The simple linear regression can be run in SAS in exactly the same way as the one-way ANOVA in Homework 13! In this case you would NOT put a dollar sign after either the risk or the credit rating though, just after the country name. For the residual vs. predicted plot (on the bottom left) the data will not appear in columns. You can still look at each range of x-values individually to see if it looks like the mean is near zero and that the variances are approximately the same.


Homework 17 Notes

The following code will analyze the data in example 8.4 on page 396.
DATA ex8p4; 

INPUT opinion $ count;
CARDS;
legal 39
decrim 99
exist 336
noopin 26
;
PROC FREQ DATA=ex8p4 ORDER=data;
TABLES opinion / TESTP=(.07,.18,.65,.10);
WEIGHT count;
RUN;
Instead of using TESTP (test proportion), you also could use TESTF (test frequency). In this case you would put the expected values in instead of the proportions. One further complication with PROC FREQ in SAS is that it doesn't handle observed values of zero well. If there is a cell that was 0, use the value 0.00001 instead. This way SAS will actually recognize that it is a cell, and it won't throw the test statistic off by very much.


Homework 18 Notes

The following code will work example 8.5 on page 405.
DATA ex8p5;

INPUT rel $ marit $ count;
CARDS;
A D 39
B D 19
C D 12
D D 28
None D 18
A Never 172
B Never 61
C Never 44
D Never 70
None Never 37
;

PROC FREQ DATA=ex8p5;
WEIGHT count;
TABLES rel*marit / chisq expected nopercent;
RUN;


Downloading the Data from the Web

The various data sets used in the text book can be found on the web, so that you don't need to type them in. The web address for this directory is: www.stat.sc.edu/~habing/courses/MS7thEd/ . The key to the various names in this directory can be found on pages vii - ix in the beginning of the text, and in Appendix B on pages 524 - 529.

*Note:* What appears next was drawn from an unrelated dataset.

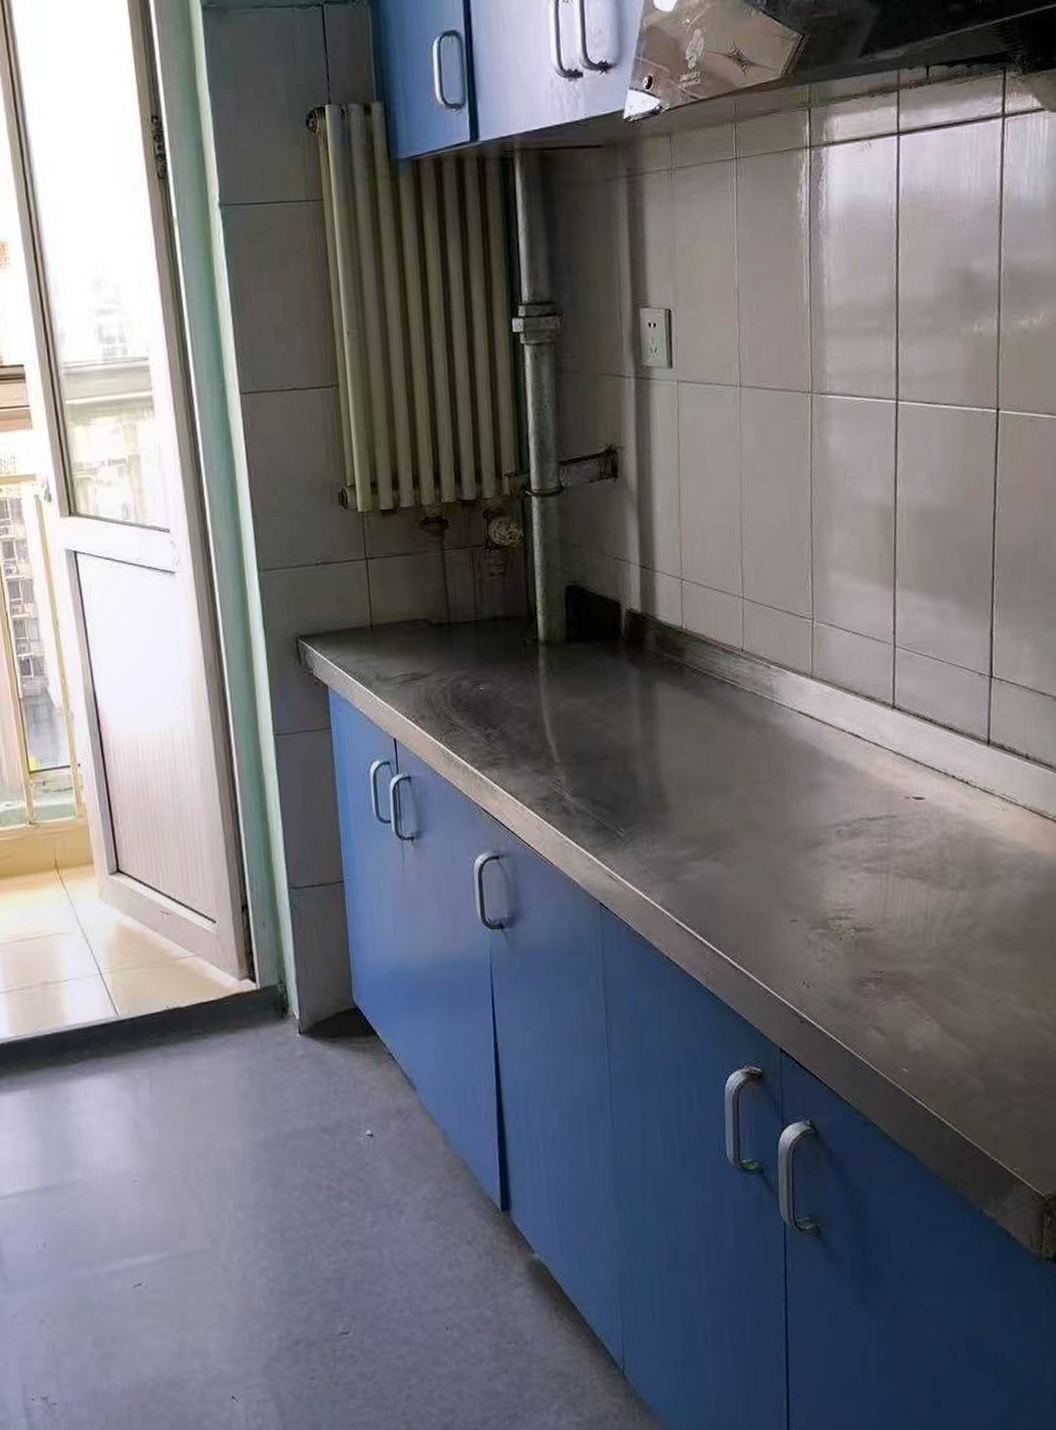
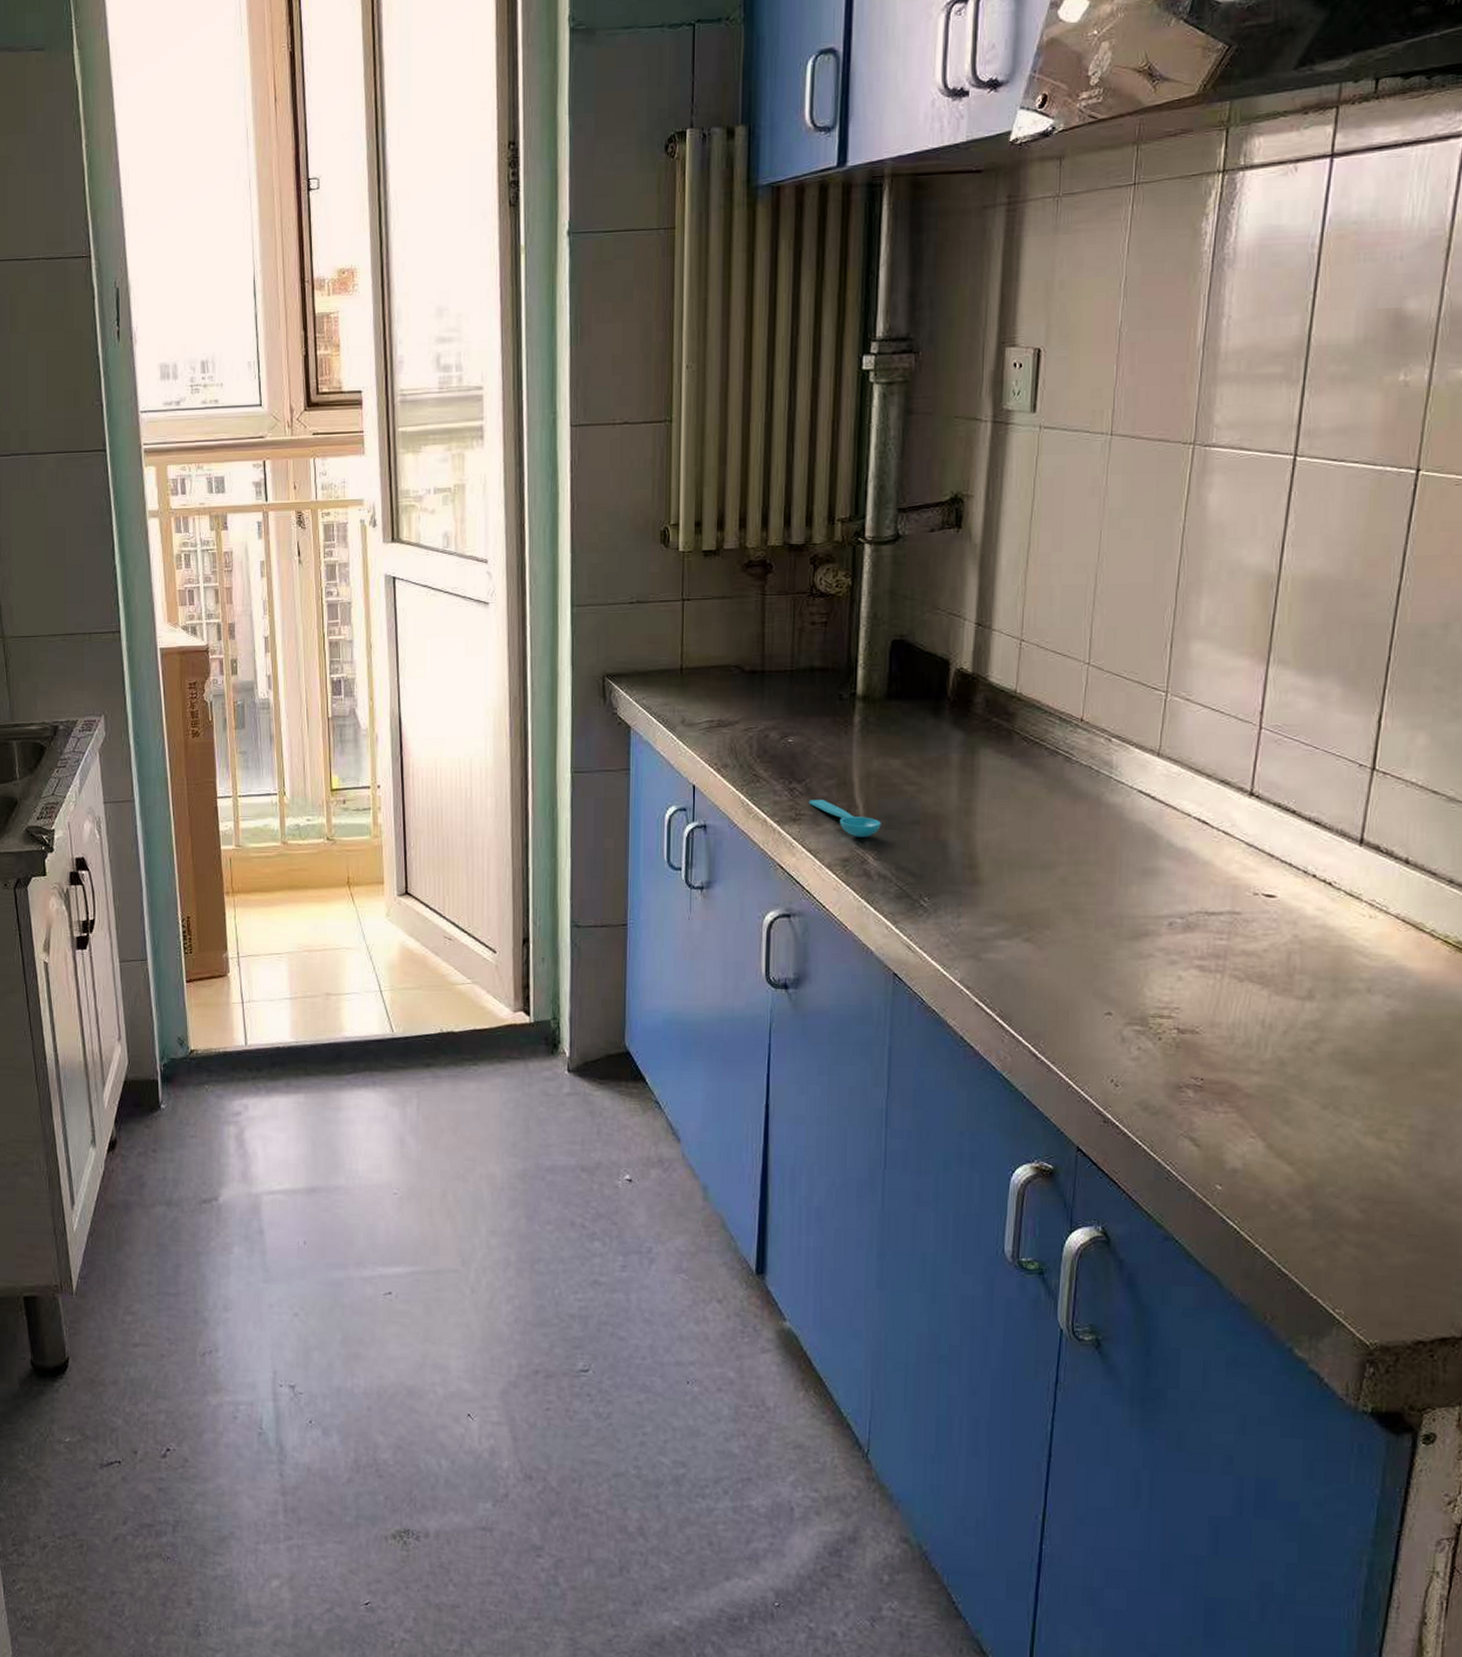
spoon: none [505,743,574,776] -> present [809,800,881,837]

Note that if you are using Internet Explorer, it may work better to use "select all" under the edit menu, instead of highlighting the text manually). Also note that you don't want to leave the little box at the end of the data set in when you try to run SAS. Finally, in Internet Explorer, a box may pop up asking you if you wish to download or open the data. Just select open, and it should come up in some sort of document editor that you can cut and paste from.